拾柴:我觉得安琪老师你的诗的技巧非常好。

安琪:我们当时都是经过严格的技巧训练的。

王芬:那你就举几个例子,谈谈写作诗歌的技巧吧。

安琪:如果作为专业来要求自己,写诗就要经过艰苦的强化训练,就像是专业运动员一样。先要训练语言,我们在刚起步的阶段时刻要求自己不能说家常话,就是“不能说人话”,先看山不是山,每一句都要变形。譬如《九寨沟》,第二段“原木质的山被车窗压低”,车窗较低,只能看到山的半截,但是不能写大白话,就用了“山被车窗压低”;四月份,山是褐色的,这样写却没意思,“原木质”就写出了山和林木的质地、纹理,很典型。“它切过七转八弯的视线”,其实是山路在绕,但是主体变成了山,不是我;“挣扎而出”,是因为山路不好走,感觉汽车的行进就好像是在不断地进行挣扎。这两句就写出了一个人坐在车上从车窗里看出去、看到山的颜色、局部等等状态。

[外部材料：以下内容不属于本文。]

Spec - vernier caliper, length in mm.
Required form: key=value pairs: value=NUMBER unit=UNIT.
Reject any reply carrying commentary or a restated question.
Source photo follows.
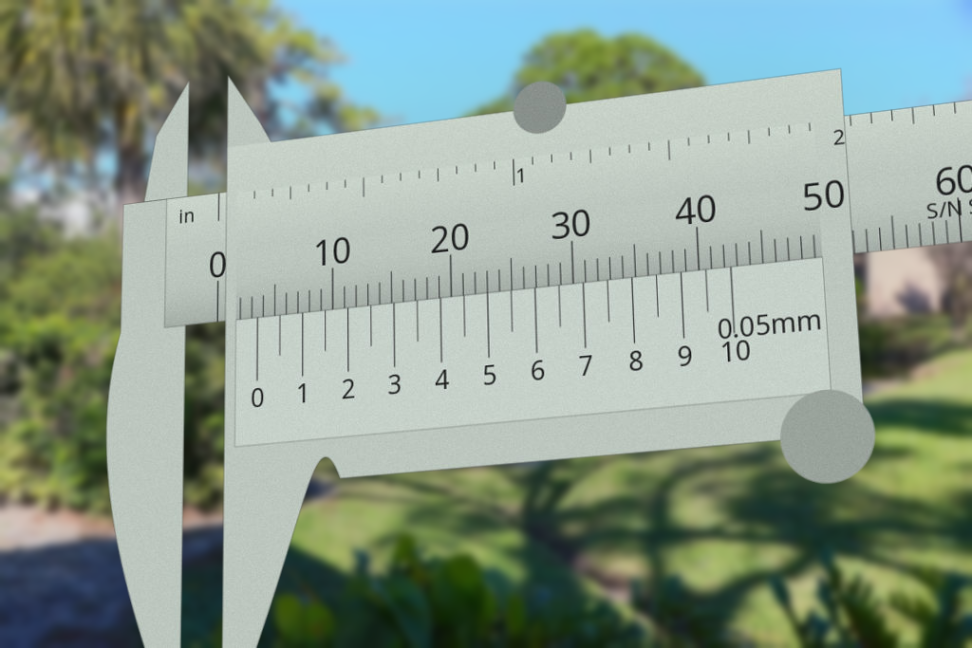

“叶子呈现颗粒状”这一段,也完全是事实的描述。我是福建人,在福建叶子是不会掉光的,永远都有树叶,九寨沟四月的树刚发芽,还没展开,一粒一粒的,我就很惊讶,就用诗歌的语言客观描述出来了。又进一步写,“细细的,尚未达标的叶子,晶莹地嵌在树枝上”,这个“嵌”字很多人觉得很好,但其实就是我的语言转化,如果用“长”就一般了。这一段很美,完全来自生活,但是词汇的使用要先锋,要与众不同,一句“被神摆在空中”,就写出了九寨沟的神性。语言这一关首先要过,就像运动员的强化训练,必须时刻注意表达的新异,顺了之后就入道了,不用再刻意也能写出不一样的语句。

拾柴:《九寨沟》这首是十年前写的,你现在怎么看?

安琪:我现在很佩服那个时候的我,现在我写不出了。其实那时是用一种无奈的方式来作一个女性主义宣言:我可以比你们男性写得好。长诗的很多内容都是当时的场景。写作的时候已经从九寨沟回来,世界上发生了一些事情,北约轰炸南联盟,“一个国家的军火在另一个国家发挥作用。一个国家的人民在另一个国家流离失所”。这两句很受赞赏,看起来很宏大,其实只是写当时的一种现实,后面的句子就有一种悲怆在里面,从北约轰炸回到景点九寨沟,有一种自暴自弃,世界并不是九寨沟这样神话一般,而是有战争,有死亡,“于是我不给脚打招呼,以便它失败得更为彻底”,这两句就是一种普世关怀,如果语言不到家,也表达不好。当时有一种大抱负,想将很多很多的东西融入其中去。在传统写法中,大家对九寨沟的赞美都很类似,很贫乏,赶不上那里的山水,但是用我的这种视角和语言,每个人的九寨沟都不一样,因为每个人在九寨沟的经历是不一样的,十个人就有十个文本,各具一色。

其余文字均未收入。